The assignment was duly acknowledged, and a copy of it sent to the executrix of the estate of defendant’s father. [758]*758With the writing thus obtained, McHenry returned to his associate counsel and exhibited it to them, and the trial of the criminal case proceeded to its conclusion. The defendant was convicted, and an appeal prosecuted to this court, where he was represented by the same counsel. Shortly after the services' were rendered, McHenry transferred his interest in the assignment to Bob O’Callaghan, as did also Mr. Parsons, of the firm of Parsons & Mills. So far as the claim of Sullivan & Sullivan was concerned, the matter seems to have been overlooked by them, until shortly before this action was begun, in 1916, when information came to the Sullivans that the assignment had been transferred by Bob O’Callaghan to the Home Savings Bank of Des Moines. On investigation, it was found that the assignment was not in the condition and form in which it had been procured from James O’Callaghan by McHenry, the names of Sullivan & Sullivan having been erased therefrom. It is not claimed, however, that defendant is chargeable with the spoliation of the instrument; and, for the purposes of this case, it is not material by whom it was done, , except to say it was not done with the knowledge or consent of these plaintiffs. This action is brought by Sullivan & Sullivan, on the theory that the assignment was intended as a matter of security only, and that defendant is justly indebted to them for the services rendered in his behalf.

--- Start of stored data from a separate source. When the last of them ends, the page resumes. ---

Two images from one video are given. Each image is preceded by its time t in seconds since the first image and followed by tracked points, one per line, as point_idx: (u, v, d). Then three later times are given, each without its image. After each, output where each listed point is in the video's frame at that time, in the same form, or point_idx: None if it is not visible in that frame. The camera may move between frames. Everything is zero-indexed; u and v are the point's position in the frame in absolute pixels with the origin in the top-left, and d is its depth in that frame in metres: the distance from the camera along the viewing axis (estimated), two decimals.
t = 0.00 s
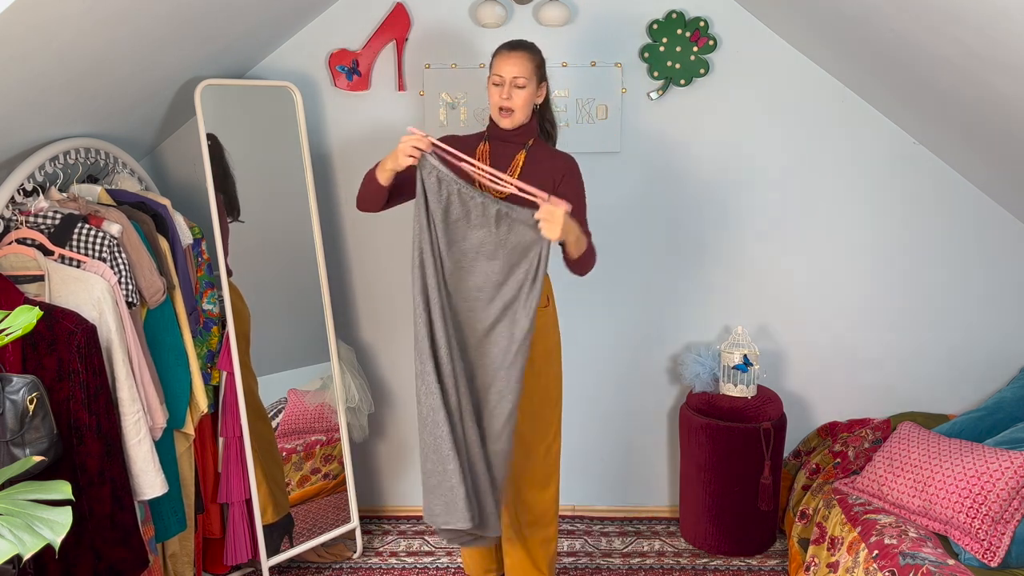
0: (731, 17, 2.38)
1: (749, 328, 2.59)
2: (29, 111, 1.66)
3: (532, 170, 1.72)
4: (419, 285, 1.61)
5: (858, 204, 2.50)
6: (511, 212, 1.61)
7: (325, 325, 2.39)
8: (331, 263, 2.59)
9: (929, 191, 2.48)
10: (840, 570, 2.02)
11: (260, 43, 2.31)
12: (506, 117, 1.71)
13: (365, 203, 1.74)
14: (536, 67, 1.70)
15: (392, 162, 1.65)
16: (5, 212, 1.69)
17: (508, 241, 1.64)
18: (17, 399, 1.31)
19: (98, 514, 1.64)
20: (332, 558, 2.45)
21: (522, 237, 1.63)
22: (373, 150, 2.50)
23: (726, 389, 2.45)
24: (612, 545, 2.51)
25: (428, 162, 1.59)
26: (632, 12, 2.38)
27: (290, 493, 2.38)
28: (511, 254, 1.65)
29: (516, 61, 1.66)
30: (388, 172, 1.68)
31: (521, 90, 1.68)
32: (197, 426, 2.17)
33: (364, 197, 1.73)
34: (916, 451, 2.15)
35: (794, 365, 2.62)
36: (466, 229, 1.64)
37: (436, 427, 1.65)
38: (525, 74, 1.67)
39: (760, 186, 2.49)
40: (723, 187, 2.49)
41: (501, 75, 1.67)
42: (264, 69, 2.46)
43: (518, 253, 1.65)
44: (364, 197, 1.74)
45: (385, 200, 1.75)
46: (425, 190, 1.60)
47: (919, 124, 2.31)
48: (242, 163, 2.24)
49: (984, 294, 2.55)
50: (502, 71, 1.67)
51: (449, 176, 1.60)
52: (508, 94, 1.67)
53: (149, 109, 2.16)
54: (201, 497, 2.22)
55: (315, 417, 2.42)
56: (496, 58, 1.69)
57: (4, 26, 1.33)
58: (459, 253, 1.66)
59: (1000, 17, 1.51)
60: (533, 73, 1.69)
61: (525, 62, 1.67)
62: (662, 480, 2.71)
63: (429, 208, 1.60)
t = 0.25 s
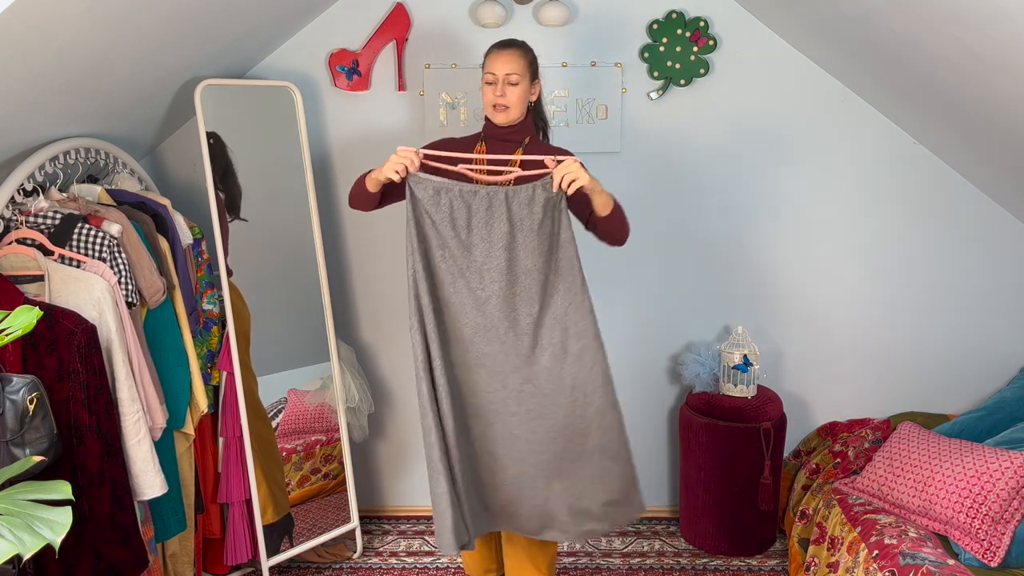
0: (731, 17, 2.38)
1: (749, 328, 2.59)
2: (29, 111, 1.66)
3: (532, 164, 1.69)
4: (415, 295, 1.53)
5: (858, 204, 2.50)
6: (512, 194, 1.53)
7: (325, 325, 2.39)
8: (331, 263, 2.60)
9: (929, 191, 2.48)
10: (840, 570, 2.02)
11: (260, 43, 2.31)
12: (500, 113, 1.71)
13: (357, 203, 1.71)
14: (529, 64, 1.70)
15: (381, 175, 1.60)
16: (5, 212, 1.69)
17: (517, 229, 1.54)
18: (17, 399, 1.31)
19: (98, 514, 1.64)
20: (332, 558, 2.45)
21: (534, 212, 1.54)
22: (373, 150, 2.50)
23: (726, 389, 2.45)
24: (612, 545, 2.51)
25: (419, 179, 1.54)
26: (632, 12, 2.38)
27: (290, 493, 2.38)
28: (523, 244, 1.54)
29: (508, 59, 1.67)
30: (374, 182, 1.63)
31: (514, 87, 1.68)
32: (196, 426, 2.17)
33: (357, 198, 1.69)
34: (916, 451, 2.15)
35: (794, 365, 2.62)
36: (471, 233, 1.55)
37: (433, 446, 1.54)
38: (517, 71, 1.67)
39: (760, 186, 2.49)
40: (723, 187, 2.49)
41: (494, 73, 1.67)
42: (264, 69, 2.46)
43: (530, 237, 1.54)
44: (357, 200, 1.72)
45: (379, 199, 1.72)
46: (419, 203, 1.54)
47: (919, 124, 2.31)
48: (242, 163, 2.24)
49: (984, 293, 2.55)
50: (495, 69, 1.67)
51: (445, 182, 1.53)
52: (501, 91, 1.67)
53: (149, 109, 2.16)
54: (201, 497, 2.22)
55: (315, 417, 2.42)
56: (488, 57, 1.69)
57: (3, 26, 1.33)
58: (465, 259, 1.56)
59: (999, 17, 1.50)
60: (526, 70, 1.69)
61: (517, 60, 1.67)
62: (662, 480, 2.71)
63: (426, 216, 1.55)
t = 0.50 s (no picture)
0: (731, 17, 2.38)
1: (749, 329, 2.60)
2: (29, 111, 1.66)
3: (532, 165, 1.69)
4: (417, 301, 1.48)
5: (858, 204, 2.50)
6: (519, 193, 1.49)
7: (325, 325, 2.40)
8: (331, 263, 2.59)
9: (929, 191, 2.48)
10: (840, 570, 2.02)
11: (260, 43, 2.31)
12: (498, 121, 1.71)
13: (353, 194, 1.67)
14: (522, 68, 1.68)
15: (381, 176, 1.54)
16: (5, 212, 1.69)
17: (524, 228, 1.49)
18: (17, 399, 1.31)
19: (98, 514, 1.64)
20: (332, 558, 2.45)
21: (541, 212, 1.50)
22: (372, 150, 2.50)
23: (726, 389, 2.45)
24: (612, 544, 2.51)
25: (427, 184, 1.49)
26: (632, 12, 2.38)
27: (290, 493, 2.37)
28: (531, 245, 1.50)
29: (501, 65, 1.65)
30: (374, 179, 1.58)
31: (509, 93, 1.68)
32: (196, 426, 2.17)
33: (353, 190, 1.66)
34: (916, 451, 2.15)
35: (794, 365, 2.62)
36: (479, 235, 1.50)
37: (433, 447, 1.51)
38: (511, 77, 1.65)
39: (760, 186, 2.49)
40: (723, 187, 2.49)
41: (488, 80, 1.66)
42: (264, 69, 2.46)
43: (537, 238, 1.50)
44: (351, 193, 1.68)
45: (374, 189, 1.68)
46: (424, 208, 1.50)
47: (918, 124, 2.31)
48: (242, 163, 2.24)
49: (984, 293, 2.55)
50: (488, 77, 1.66)
51: (452, 187, 1.49)
52: (497, 99, 1.67)
53: (149, 109, 2.16)
54: (201, 497, 2.22)
55: (315, 417, 2.42)
56: (479, 64, 1.67)
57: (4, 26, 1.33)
58: (472, 262, 1.50)
59: (999, 16, 1.50)
60: (518, 73, 1.67)
61: (509, 65, 1.65)
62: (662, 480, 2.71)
63: (431, 221, 1.50)
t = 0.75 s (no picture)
0: (731, 17, 2.38)
1: (749, 328, 2.60)
2: (29, 111, 1.66)
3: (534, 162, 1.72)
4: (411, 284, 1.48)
5: (859, 204, 2.50)
6: (529, 186, 1.47)
7: (325, 325, 2.40)
8: (331, 263, 2.60)
9: (929, 191, 2.48)
10: (840, 570, 2.02)
11: (260, 43, 2.31)
12: (499, 123, 1.72)
13: (354, 177, 1.67)
14: (518, 70, 1.67)
15: (382, 162, 1.54)
16: (5, 212, 1.69)
17: (528, 223, 1.48)
18: (17, 399, 1.31)
19: (98, 514, 1.64)
20: (332, 558, 2.45)
21: (550, 207, 1.48)
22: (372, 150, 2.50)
23: (726, 389, 2.45)
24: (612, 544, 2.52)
25: (433, 176, 1.47)
26: (633, 12, 2.38)
27: (290, 493, 2.37)
28: (537, 239, 1.50)
29: (500, 68, 1.64)
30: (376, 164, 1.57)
31: (508, 95, 1.67)
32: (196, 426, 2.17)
33: (353, 173, 1.66)
34: (917, 451, 2.15)
35: (794, 365, 2.62)
36: (482, 225, 1.48)
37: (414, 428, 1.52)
38: (509, 81, 1.64)
39: (760, 186, 2.49)
40: (723, 187, 2.49)
41: (486, 85, 1.65)
42: (264, 69, 2.46)
43: (543, 232, 1.49)
44: (353, 178, 1.68)
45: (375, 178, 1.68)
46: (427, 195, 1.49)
47: (919, 123, 2.31)
48: (242, 163, 2.24)
49: (984, 293, 2.55)
50: (486, 81, 1.64)
51: (459, 178, 1.47)
52: (497, 103, 1.66)
53: (149, 109, 2.16)
54: (201, 497, 2.22)
55: (315, 417, 2.42)
56: (476, 67, 1.66)
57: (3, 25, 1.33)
58: (472, 252, 1.49)
59: (1000, 16, 1.50)
60: (515, 74, 1.66)
61: (506, 68, 1.64)
62: (662, 480, 2.71)
63: (433, 208, 1.49)
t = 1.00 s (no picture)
0: (731, 17, 2.38)
1: (749, 328, 2.60)
2: (29, 111, 1.66)
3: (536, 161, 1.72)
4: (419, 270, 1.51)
5: (859, 203, 2.50)
6: (538, 174, 1.49)
7: (325, 325, 2.40)
8: (331, 263, 2.59)
9: (929, 191, 2.48)
10: (840, 570, 2.02)
11: (260, 43, 2.31)
12: (500, 124, 1.72)
13: (354, 170, 1.68)
14: (517, 68, 1.68)
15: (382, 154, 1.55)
16: (5, 212, 1.69)
17: (536, 210, 1.51)
18: (17, 399, 1.31)
19: (98, 514, 1.63)
20: (332, 558, 2.45)
21: (559, 195, 1.51)
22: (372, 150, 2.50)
23: (726, 389, 2.45)
24: (612, 545, 2.51)
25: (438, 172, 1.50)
26: (633, 12, 2.38)
27: (290, 493, 2.37)
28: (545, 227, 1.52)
29: (499, 68, 1.64)
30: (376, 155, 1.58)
31: (508, 95, 1.68)
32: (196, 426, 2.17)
33: (354, 165, 1.66)
34: (917, 451, 2.15)
35: (794, 365, 2.62)
36: (489, 212, 1.51)
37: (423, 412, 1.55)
38: (509, 80, 1.65)
39: (760, 185, 2.49)
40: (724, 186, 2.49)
41: (486, 85, 1.65)
42: (264, 69, 2.46)
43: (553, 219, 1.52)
44: (354, 171, 1.68)
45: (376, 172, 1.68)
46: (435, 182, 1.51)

The defendant’s answer, briefly stated, is that the assignment was made by him and received by the plaintiffs and their associate counsel in the criminal case as payment in full for their services.

The cause was tried to the court without a jury, and judgment rendered in favor of defendant.

To some extent, the material testimony has already been stated. In addition, it may be said that the defendant testifies very positively that the assignment was intended to be absolute, and was made in payment for the plaintiffs’ [759]*759services rendered and to be rendered. He further states that, at the time of the assignment, his interest in his father’s estate was sufficient to cover the sum of $3,300, and that the same has been paid, and charged to him .by the executrix. It is not claimed^ however, that any payment has been made by the executrix to' the plaintiffs. So far as shown, plaintiffs at no time demanded payment of fees from defendant after the assignment was executed, until about the time this action was begun, nearly five years later. Walter McHenry’s testimony is in direct line with that of the defendant; and, as they are the only two persons who have actual personal knowledge of the agreement and understanding upon which the assignment was given, and as the paper itself is drawn in the form of an absolute and unqualified transfer of defendant’s right in his father’s estate to the extent of $3,300, it must, in the absence of other evidence, be presumed to mean exactly what it says, and it would seem to' be indisputable that this, evidence affords sufficient support for the trial court’s finding on this issue. This action is at law, and the trial court’s finding is to be accorded the force and effect of a verdict of a jury, unless we can say that the record is barren of evidence to justify it; and this, it is quite plain, cannot be done under the showing made.

2. Evidence : presumptions: absolute sales as security: right to rebut. Counsel for appellants have, with much industry, collated authorities to the effect that payment made by check or by order or by promissory note or by transfer of the promissory note or check of a third person is, in the absence of any express or implied agreement to the contrary, considered to be conditional or tentative payment only, and that, unless such paper is honored upon presentation or demand, recourse may be had upon the original debtor. The soundness of the rule so relied upon need not here be questioned, for the case presented by this record [760]*760does not call for its application.